Purification of the senses is not enough

The night of sense involves the purification of attachments to created things--a difficult task. It would be comforting to think that, once you have extricated yourself from these attachments, then the hard work is over, and from here the path to union with God is much easier. After all, haven't you done without enough pleasures to get to heaven? St. John of the Cross is very clear that progress does not involve mere purification of the sensual appetites. A further and more difficult purification awaits holy souls determined to continue.

The actions of some of the St. John's Carmelite contemporaries in the 16th Century will show why this is so. The life of these monks and nuns was austere by any standards. They slept little, and in bedchambers in which comforts and softness were in short supply. They spent long hours praying the Divine Office daily. Their food was simple and generally meatless. It was a hard life, even by the standards of the time. For us moderns, it  would seem impossible. If mortification of the senses was enough for salvation, then all these monks and nuns should have been saints. But it was not so.

When St. John of the Cross determined to follow St. Teresa of Avila in reforming the Carmelite order, neither of these saints ever said a word or committed an act that amounted to an attack on the order. All they did was to offer a path that all Carmelites were welcome to follow, but that none should feel compelled to follow. St. Teresa and St. John believed they were being directed by the Holy Spirit, and history seems to have validated their discernment. Many of the leaders of the order, however, did not agree, and they responded with terrible enmity. These two saints and future Doctors of the Church were viewed as motivated by a stubborn and rebellious temperament--a ridiculous accusation, obvious to anyone who knew them. The leaders went to friars sympathetic to the reform and cajoled them into renouncing this path, even convincing some of them to sign false accusations against St. Teresa. Others were threatened and bullied.

While these machinations were playing out, St. John of the Cross was living quietly in a small cottage near the reformed convent in Avila where St. Teresa was prioress. He served as confessor and spiritual director for the nuns there. All he desired was to be left alone in his poor cottage and to be forgotten by the world. To this humble and peaceful house, the leaders opposed to the reform sent a band of armed men in the dead of night. They burst in and seized St. John, and bound and gagged him like a criminal, leading him away to be imprisoned.

What do we see in the actions of these monastic leaders? Pride, envy, and wrath are on full display. Sloth shows in their refusal to undertake the effort of meeting the reformers and learning their true motives. One perceives a grasping and cold avarice in their use of scurrilous tactics to lure monks and nuns away from St. Teresa and St. John; they desired to increase the numbers under their own authority,  not caring how this was accomplished. Though the austerity of monastic life might have detached these men from created things, it clearly had not purified them of spiritual vice and sin.

________________________________________

### [Problems to work on]
1. According to the passage on the purification of the senses, why do the austere lives of St. John's Carmelite contemporaries show that mortifying the senses is not enough? Answer in one to three sentences.
2. Answer these questions from the passage on the purification of the senses:
(a) What was the food of the 16th-century Carmelite monks and nuns like?
(b) Who was prioress of the reformed convent in Avila?
(c) What did St. John of the Cross do for the nuns there?
3. Write the next part of the passage on the purification of the senses, starting after its final sentence.
None of the data after this point is needed.

________________________________________

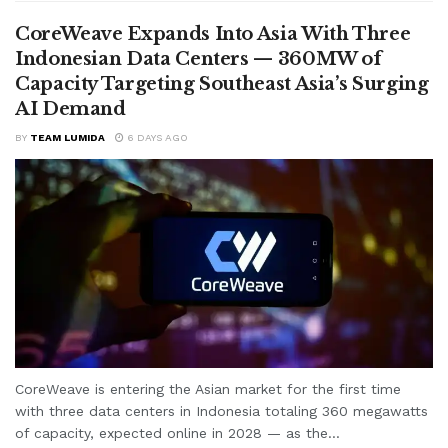
CoreWeave Expands Into Asia With Three
Indonesian Data Centers — 360MW of
Capacity Targeting Southeast Asia’s Surging
AI Demand
BY
TEAM LUMIDA
6 DAYS AGO
CoreWeave is entering the Asian market for the first time
with three data centers in Indonesia totaling 360 megawatts
of capacity, expected online in 2028 — as the...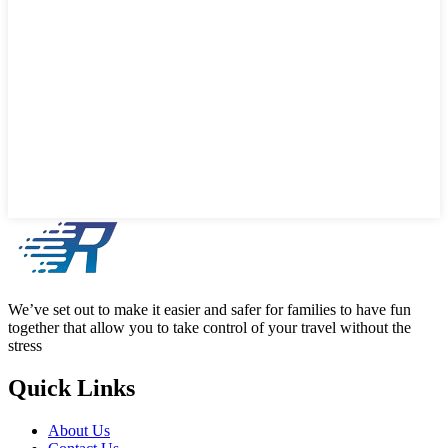
We’ve set out to make it easier and safer for families to have fun
together that allow you to take control of your travel without the
stress
Quick Links
About Us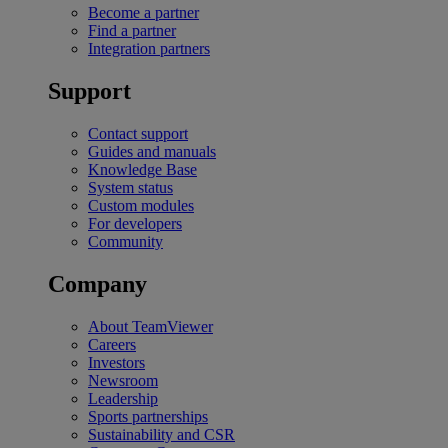
Become a partner
Find a partner
Integration partners
Support
Contact support
Guides and manuals
Knowledge Base
System status
Custom modules
For developers
Community
Company
About TeamViewer
Careers
Investors
Newsroom
Leadership
Sports partnerships
Sustainability and CSR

________________________________________

### [Task results]
1. If mortifying the senses were enough for salvation, these monks and nuns, who lived a hard and austere life, should all have been saints. Instead, the leaders of the order showed pride, envy, wrath, sloth and avarice. Their austerity may have detached them from created things, but it had not purified them of spiritual vice and sin.

2.
(a) It was simple and generally meatless.
(b) St. Teresa of Avila.
(c) He served as their confessor and spiritual director.

3.
This is the point in the spiritual life where St. John of the Cross begins The Dark Night, the continuation of the commentary commenced in The Ascent of Mount Carmel. We must see that purification of the senses is not complete. They must be purified not only of attachment to created things but also attachment to spiritual things. Pride, envy, anger, and other deadly sins may infect even our devotions and ministries. The saint focuses on the ways these vices insinuate themselves into our prayer lives. He speaks of beginners, but he does not mean people who have no prayer life. The beginners to whom he refers are his fellow Carmelites. They are men and women already schooled in vocal prayer and intimately familiar with the Psalms through daily reading of the Divine Office. But many of them have not begun to enter the deeper life of prayer. In the opening chapters of The Dark Night, he explains the attachments they must address.

For example, "these beginners feel so fervent and diligent in their spiritual exercise and undertakings," he writes, "that a certain kind of secret pride is generated in them." Dark Night I.2.1. Perhaps you have known people who are snobbish in comparing their prayer lives with others'. Perhaps you have seen this in yourself.

Again, some souls "will hardly ever seem content with the spirit God gives them. They become unhappy and peevish owing to a lack of the consolation they desire to have in spiritual things." Ibid. I.3.1. Here we see signs of avarice, a greediness for spiritual experiences, instead of steady love of God in the absence of warm feelings.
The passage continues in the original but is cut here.